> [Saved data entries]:
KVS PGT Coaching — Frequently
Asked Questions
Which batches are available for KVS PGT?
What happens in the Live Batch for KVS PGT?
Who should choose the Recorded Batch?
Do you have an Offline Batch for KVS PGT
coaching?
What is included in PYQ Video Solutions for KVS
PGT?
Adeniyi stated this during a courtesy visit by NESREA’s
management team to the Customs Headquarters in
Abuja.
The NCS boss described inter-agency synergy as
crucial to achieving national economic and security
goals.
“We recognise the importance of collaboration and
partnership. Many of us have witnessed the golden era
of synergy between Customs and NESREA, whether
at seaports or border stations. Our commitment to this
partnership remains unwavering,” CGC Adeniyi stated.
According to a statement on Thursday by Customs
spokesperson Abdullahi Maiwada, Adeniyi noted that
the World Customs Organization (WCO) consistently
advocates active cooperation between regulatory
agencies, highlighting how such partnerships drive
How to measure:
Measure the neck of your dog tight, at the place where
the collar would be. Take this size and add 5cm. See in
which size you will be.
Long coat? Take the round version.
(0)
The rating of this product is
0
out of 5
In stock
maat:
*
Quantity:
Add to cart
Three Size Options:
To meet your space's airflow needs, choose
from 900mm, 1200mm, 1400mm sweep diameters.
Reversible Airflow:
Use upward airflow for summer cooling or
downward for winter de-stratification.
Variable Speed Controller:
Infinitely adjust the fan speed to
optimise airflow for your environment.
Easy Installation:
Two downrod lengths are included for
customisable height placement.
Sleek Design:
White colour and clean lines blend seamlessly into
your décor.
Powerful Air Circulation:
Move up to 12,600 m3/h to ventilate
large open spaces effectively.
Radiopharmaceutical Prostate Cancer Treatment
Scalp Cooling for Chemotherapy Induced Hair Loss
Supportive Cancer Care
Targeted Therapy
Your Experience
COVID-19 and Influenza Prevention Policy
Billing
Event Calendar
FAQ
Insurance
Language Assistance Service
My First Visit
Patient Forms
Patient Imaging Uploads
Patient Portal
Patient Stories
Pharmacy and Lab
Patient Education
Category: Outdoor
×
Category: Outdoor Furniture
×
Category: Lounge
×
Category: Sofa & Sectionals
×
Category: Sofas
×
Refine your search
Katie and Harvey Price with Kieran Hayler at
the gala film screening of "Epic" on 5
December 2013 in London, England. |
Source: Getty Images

> [What to work on]:
Write the data back out verbatim.

> [Solution for this problem]:
KVS PGT Coaching — Frequently
Asked Questions
Which batches are available for KVS PGT?
What happens in the Live Batch for KVS PGT?
Who should choose the Recorded Batch?
Do you have an Offline Batch for KVS PGT
coaching?
What is included in PYQ Video Solutions for KVS
PGT?
Adeniyi stated this during a courtesy visit by NESREA’s
management team to the Customs Headquarters in
Abuja.
The NCS boss described inter-agency synergy as
crucial to achieving national economic and security
goals.
“We recognise the importance of collaboration and
partnership. Many of us have witnessed the golden era
of synergy between Customs and NESREA, whether
at seaports or border stations. Our commitment to this
partnership remains unwavering,” CGC Adeniyi stated.
According to a statement on Thursday by Customs
spokesperson Abdullahi Maiwada, Adeniyi noted that
the World Customs Organization (WCO) consistently
advocates active cooperation between regulatory
agencies, highlighting how such partnerships drive
How to measure:
Measure the neck of your dog tight, at the place where
the collar would be. Take this size and add 5cm. See in
which size you will be.
Long coat? Take the round version.
(0)
The rating of this product is
0
out of 5
In stock
maat:
*
Quantity:
Add to cart
Three Size Options:
To meet your space's airflow needs, choose
from 900mm, 1200mm, 1400mm sweep diameters.
Reversible Airflow:
Use upward airflow for summer cooling or
downward for winter de-stratification.
Variable Speed Controller:
Infinitely adjust the fan speed to
optimise airflow for your environment.
Easy Installation:
Two downrod lengths are included for
customisable height placement.
Sleek Design:
White colour and clean lines blend seamlessly into
your décor.
Powerful Air Circulation:
Move up to 12,600 m3/h to ventilate
large open spaces effectively.
Radiopharmaceutical Prostate Cancer Treatment
Scalp Cooling for Chemotherapy Induced Hair Loss
Supportive Cancer Care
Targeted Therapy
Your Experience
COVID-19 and Influenza Prevention Policy
Billing
Event Calendar
FAQ
Insurance
Language Assistance Service
My First Visit
Patient Forms
Patient Imaging Uploads
Patient Portal
Patient Stories
Pharmacy and Lab
Patient Education
Category: Outdoor
×
Category: Outdoor Furniture
×
Category: Lounge
×
Category: Sofa & Sectionals
×
Category: Sofas
×
Refine your search
Katie and Harvey Price with Kieran Hayler at
the gala film screening of "Epic" on 5
December 2013 in London, England. |
Source: Getty Images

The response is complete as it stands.